- **Required work**: Go through the data below and copy each line where the word "ιδιωτικής" occurs.

★ ★ ★ ★ ★

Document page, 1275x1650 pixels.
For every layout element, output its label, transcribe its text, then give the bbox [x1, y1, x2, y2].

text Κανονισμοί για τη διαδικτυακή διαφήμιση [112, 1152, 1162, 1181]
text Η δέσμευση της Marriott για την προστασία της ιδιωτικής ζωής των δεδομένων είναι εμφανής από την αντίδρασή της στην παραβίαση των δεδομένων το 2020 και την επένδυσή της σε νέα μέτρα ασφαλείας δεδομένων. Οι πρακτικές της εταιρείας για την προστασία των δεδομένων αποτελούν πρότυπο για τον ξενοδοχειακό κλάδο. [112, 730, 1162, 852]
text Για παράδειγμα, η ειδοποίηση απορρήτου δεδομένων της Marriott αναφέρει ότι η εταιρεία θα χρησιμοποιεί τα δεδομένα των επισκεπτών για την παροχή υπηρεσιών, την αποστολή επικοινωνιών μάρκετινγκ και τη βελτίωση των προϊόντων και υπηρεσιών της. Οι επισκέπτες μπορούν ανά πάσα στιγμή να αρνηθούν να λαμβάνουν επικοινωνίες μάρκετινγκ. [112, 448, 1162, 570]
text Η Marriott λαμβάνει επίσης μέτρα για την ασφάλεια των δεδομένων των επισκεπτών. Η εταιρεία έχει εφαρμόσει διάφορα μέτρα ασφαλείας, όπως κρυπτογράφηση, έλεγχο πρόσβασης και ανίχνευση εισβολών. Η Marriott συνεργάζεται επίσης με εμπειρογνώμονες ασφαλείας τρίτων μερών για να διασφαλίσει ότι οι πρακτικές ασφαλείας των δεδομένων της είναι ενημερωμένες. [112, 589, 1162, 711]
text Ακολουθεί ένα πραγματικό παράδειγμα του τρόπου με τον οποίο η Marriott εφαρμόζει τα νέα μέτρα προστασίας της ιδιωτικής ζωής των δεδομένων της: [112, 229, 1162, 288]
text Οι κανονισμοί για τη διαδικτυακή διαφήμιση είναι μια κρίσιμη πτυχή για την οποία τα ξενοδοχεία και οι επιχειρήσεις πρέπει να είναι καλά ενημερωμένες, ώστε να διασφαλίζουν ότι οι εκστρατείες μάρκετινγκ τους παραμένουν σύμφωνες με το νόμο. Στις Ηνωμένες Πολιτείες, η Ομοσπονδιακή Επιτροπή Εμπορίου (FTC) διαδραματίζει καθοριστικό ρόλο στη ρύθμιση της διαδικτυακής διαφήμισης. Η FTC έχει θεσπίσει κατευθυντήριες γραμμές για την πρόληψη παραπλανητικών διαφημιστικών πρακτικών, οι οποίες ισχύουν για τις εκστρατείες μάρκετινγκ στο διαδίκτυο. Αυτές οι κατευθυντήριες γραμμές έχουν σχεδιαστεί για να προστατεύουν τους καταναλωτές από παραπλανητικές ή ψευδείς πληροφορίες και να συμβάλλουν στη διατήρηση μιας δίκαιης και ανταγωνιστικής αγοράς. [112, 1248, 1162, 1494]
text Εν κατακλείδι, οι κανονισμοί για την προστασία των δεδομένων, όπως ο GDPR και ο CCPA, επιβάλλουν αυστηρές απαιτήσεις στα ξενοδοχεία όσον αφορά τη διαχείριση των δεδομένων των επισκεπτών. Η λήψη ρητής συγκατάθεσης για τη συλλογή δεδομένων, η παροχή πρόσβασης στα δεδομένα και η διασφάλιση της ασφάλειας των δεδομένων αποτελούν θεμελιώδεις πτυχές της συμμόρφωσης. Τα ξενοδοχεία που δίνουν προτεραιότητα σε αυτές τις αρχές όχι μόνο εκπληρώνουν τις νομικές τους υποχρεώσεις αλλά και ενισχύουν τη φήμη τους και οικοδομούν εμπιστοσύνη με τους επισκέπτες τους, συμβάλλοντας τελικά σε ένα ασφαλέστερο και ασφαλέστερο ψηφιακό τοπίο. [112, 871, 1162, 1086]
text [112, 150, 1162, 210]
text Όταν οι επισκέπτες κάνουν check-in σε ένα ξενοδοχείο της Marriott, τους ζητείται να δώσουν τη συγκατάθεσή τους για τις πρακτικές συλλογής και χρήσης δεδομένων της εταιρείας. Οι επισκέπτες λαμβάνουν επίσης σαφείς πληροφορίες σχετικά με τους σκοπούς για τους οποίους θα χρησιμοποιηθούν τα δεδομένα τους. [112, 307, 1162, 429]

★ ★ ★ ★ ★

- **Result of this task**:
text Η δέσμευση της Marriott για την προστασία της ιδιωτικής ζωής των δεδομένων είναι εμφανής από την αντίδρασή της στην παραβίαση των δεδομένων το 2020 και την επένδυσή της σε νέα μέτρα ασφαλείας δεδομένων. Οι πρακτικές της εταιρείας για την προστασία των δεδομένων αποτελούν πρότυπο για τον ξενοδοχειακό κλάδο. [112, 730, 1162, 852]
text Ακολουθεί ένα πραγματικό παράδειγμα του τρόπου με τον οποίο η Marriott εφαρμόζει τα νέα μέτρα προστασίας της ιδιωτικής ζωής των δεδομένων της: [112, 229, 1162, 288]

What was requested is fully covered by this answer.